One of the first aspects of the package is log information; you can log various elements from data, model, table or models. There is a quick snapshot of a code to version a dataframe and a model (load too).
This feature is very familiar in this kind of package ( as you can see in my article on mlflow). Still, one of the advantages is that you can use these artifacts in a nice UI to design graphs with data and write reports in a medium style.
A remarkable feature of this UI is monitoring the machine’s performance that is running the experiments.
Another feature that I found very interesting is the sweep feature mixing hyperopt vision for the computation and a very nice interface. You can find the experiment in this notebook, but there is a screenshot of the UI.
The UI is easy to understand using the parallel coordinates plot to study the impact of the parameters on the loss to optimize.
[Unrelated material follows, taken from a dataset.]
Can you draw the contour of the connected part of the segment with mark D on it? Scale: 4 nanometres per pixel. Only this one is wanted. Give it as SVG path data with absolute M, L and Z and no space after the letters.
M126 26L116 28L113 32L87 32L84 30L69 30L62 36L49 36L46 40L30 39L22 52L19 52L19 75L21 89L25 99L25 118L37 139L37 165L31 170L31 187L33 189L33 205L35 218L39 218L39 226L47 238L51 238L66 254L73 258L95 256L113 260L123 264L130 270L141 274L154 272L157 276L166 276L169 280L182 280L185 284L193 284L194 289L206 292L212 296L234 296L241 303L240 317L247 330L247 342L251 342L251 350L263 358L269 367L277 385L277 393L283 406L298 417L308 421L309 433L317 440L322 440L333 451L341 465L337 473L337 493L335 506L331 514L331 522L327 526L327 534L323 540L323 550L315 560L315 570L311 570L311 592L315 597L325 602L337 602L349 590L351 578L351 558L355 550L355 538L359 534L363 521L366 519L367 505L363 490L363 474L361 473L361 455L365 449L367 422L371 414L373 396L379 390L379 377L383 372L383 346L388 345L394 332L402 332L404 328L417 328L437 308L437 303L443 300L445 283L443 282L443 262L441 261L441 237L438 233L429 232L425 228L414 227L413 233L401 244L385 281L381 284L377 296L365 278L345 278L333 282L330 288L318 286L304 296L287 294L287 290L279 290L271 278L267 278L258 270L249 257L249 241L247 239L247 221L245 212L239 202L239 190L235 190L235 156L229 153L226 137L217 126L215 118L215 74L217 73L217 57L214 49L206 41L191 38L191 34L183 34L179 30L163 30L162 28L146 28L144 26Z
But the remarkable feature that I like on this UI is the importance/ correlation graphs at the top right; for the importance of the parameters on the evolution of the loss, you can find the details on their approaches in this article.
Globally, weights and biases are an excellent package for monitoring; I am maybe not a big fan of the fact there is no experiment layer on a project (project> experiment > runs could be better for me), but it’s very efficient. I will just maybe highlight that for professional usage; a license needs to be paid per user, so be ready (but in the function of your ml teams configuration could be worth it)
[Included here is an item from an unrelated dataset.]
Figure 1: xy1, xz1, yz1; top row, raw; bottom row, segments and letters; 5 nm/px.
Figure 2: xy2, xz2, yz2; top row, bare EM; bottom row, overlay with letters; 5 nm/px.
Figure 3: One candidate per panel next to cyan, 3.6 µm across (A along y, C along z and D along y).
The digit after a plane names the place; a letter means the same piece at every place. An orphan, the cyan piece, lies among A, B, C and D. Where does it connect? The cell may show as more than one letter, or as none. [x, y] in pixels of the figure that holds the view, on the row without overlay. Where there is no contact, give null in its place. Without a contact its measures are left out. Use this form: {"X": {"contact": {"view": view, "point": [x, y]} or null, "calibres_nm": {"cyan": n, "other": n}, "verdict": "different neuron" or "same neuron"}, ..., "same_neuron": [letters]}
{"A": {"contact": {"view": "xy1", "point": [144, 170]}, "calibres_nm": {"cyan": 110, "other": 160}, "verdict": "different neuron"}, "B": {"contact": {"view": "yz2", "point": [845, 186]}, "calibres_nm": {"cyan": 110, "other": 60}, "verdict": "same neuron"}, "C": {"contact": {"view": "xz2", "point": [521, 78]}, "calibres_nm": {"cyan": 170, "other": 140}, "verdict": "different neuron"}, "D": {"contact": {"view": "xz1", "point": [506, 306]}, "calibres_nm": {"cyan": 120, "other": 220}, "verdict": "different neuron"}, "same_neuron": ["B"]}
Extra: Interface pandas with AWS storages easily with data wrangler
There is a package that I didn’t use in this project, but I wanted to share it here because I found it very useful. There is a package of AWS that is helping to connect pandas dataframe with AWS storage (there is a snapshot of code to interface pandas with various AWS services)
Nothing really to say; if your machine has enough rights on the AWS services to call, it’s an excellent package to do the interface (for me,.he only drawbacks are the missing reading capability on dynamodb).
Conclusion
I hope this article gave you the curiosity to test these packages because they can make your life easier in your ML/DS day-to-day work.